If a line contains the word "status", include it in the count; state how many such lines the listing has and nothing else.

Top of Information given

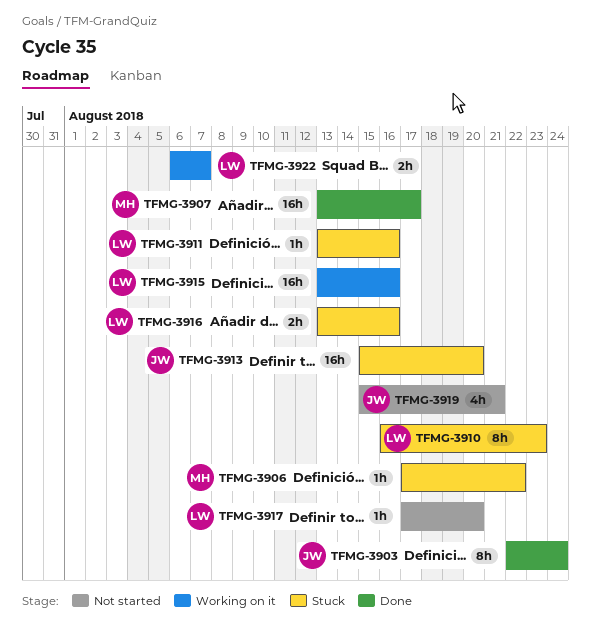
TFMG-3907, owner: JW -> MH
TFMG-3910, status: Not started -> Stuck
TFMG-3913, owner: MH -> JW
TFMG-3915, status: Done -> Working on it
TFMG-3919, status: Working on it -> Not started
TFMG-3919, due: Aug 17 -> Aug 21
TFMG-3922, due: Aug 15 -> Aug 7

Bottom of Information given

Written solution | 3